▶ _Passage shown_:
------------------------

Direct interventions are:

  • Not based on attribute values or rules
  • Configurable only via the Python SDK or API
  • Sent directly on pushing an intervention configuration to Signals

Use cases for direct interventions include:

  • Emergency notifications, e.g. system outages
  • Real-time business decisions, e.g. breaking news
  • Manual campaign targeting
  • Sensitive communications requiring authentication or authorization
Intervention endpoints

Direct interventions use the Signals API api/v1/registry/interventions endpoints under the hood. These endpoints check that the submitted bearer token in the API call is valid and authorized.

Conversely, subscription to automated rule-based interventions uses the api/v1/interventions endpoint. This endpoint is public: it doesn't perform authentication or authorization, just sanity checks for the requested attribute keys.

------------------------

▶ _Information provided_:
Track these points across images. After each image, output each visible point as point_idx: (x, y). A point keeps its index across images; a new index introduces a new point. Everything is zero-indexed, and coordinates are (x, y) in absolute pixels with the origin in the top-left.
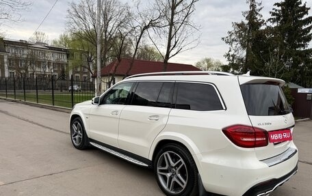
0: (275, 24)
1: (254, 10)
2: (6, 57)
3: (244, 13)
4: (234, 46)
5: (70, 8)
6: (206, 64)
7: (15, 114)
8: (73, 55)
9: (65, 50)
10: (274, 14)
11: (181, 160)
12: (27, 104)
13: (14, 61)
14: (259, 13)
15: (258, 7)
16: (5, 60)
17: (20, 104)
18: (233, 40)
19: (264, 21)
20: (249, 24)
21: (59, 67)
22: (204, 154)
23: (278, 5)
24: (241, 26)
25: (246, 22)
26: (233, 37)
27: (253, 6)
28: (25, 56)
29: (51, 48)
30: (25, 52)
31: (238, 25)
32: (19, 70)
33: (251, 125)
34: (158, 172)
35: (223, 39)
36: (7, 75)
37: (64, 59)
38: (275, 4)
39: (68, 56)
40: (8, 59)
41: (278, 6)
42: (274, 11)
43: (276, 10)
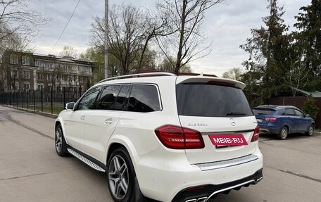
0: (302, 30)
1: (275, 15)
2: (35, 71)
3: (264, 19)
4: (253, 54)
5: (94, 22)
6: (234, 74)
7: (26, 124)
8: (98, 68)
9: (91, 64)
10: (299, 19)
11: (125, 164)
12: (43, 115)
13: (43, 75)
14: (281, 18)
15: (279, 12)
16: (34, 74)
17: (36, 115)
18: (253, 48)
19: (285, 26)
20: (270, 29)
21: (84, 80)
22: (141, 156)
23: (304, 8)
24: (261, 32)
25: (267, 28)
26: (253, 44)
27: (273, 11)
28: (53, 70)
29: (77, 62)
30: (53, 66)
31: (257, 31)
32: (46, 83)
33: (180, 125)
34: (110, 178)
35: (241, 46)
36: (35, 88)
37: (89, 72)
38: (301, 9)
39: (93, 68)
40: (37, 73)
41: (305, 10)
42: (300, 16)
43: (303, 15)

------------------------

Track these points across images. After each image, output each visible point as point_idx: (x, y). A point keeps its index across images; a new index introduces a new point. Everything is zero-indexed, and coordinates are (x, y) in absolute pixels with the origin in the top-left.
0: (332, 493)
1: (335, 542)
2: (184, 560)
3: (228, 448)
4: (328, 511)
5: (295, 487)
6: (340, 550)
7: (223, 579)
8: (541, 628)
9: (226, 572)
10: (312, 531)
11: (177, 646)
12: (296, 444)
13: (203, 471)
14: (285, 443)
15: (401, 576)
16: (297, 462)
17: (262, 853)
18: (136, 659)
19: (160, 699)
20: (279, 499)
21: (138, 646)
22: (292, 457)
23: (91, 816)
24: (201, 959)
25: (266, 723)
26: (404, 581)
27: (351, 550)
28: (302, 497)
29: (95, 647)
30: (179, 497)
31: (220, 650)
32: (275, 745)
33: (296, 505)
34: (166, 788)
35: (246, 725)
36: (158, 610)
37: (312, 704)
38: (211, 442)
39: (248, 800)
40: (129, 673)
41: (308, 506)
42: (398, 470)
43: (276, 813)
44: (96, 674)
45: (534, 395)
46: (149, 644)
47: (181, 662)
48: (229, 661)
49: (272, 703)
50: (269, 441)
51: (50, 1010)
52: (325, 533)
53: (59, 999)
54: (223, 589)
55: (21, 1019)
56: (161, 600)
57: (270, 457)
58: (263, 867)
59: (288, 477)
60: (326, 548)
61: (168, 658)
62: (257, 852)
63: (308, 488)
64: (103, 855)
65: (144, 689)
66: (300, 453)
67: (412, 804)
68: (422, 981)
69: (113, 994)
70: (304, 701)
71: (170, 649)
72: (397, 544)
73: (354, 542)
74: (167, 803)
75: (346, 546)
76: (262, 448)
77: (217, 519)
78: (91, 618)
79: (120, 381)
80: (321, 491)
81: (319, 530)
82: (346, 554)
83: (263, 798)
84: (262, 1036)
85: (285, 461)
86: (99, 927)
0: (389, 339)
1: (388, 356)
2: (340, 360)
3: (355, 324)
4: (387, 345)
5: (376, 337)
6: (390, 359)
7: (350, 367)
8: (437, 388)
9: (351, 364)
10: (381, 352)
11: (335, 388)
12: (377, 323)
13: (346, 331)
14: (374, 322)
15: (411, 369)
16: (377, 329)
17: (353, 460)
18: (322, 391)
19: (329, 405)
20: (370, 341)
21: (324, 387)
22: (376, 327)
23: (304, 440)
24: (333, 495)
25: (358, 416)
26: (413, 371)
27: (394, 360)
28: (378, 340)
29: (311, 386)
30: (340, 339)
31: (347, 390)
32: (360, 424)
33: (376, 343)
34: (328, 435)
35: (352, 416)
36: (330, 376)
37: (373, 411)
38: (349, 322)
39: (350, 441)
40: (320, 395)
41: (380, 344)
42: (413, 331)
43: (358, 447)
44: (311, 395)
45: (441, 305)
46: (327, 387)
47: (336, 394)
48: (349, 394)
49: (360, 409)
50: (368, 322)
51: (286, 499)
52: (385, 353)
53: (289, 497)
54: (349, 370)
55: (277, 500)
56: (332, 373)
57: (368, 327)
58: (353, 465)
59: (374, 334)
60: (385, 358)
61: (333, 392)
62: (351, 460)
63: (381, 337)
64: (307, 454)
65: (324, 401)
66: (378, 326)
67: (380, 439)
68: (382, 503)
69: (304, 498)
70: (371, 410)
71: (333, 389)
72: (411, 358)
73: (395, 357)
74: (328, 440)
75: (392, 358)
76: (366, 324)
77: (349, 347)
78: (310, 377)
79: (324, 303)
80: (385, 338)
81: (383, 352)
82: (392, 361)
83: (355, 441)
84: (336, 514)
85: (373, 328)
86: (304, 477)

------------------------

▶ _Required action A_: In the passage on direct interventions, transcribe the text from "Direct interventions use" to "valid and authorized.".
▶ _Required action B_: According to the passage on direct interventions, which endpoint handles subscription to automated rule-based interventions?
▶ _Required action C_: Continue the passage on direct interventions from the point where it stops.

▶ _Response area A_:
Direct interventions use the Signals API api/v1/registry/interventions endpoints under the hood. These endpoints check that the submitted bearer token in the API call is valid and authorized.

▶ _Response area B_: The api/v1/interventions endpoint.

▶ _Response area C_:
Profiles Store

The Profiles Store is a database where Signals saves all your calculated attribute values. When Signals calculates attributes from your events or warehouse data, or syncs pre-calculated data, it stores them here organized by attribute group. Your applications retrieve these stored values using the Signals SDKs or API.

The Profiles Store keeps track of current attribute values, and automatically removes old data based on the TTL settings you configure for each attribute group. It acts as the central source of truth for your Signals deployment.